Request
Your reply should be a single number, the count of lines in the records that contain "Conditions".

*** Begin section ***

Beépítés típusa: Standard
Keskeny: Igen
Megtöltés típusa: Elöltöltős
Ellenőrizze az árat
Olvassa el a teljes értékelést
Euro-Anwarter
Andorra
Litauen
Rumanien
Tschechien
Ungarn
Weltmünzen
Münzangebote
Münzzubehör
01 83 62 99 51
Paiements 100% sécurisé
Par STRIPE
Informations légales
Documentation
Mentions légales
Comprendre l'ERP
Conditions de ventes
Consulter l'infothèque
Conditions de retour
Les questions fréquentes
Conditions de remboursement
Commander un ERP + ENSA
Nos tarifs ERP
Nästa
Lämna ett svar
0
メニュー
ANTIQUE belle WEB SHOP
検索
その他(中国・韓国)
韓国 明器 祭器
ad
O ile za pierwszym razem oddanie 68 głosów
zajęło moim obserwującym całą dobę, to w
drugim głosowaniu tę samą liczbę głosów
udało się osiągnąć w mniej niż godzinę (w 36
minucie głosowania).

*** End section ***
*** Begin section ***

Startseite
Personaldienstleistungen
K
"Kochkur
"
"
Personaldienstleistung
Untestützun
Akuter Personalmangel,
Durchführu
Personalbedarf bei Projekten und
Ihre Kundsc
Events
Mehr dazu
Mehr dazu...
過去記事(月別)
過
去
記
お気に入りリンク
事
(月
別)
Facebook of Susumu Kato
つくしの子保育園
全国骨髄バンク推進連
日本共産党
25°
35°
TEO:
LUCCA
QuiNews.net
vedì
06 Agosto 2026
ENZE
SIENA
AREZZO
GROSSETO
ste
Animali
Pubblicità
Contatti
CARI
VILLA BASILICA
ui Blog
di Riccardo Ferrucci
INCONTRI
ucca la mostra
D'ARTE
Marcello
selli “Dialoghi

*** End section ***

Result below
3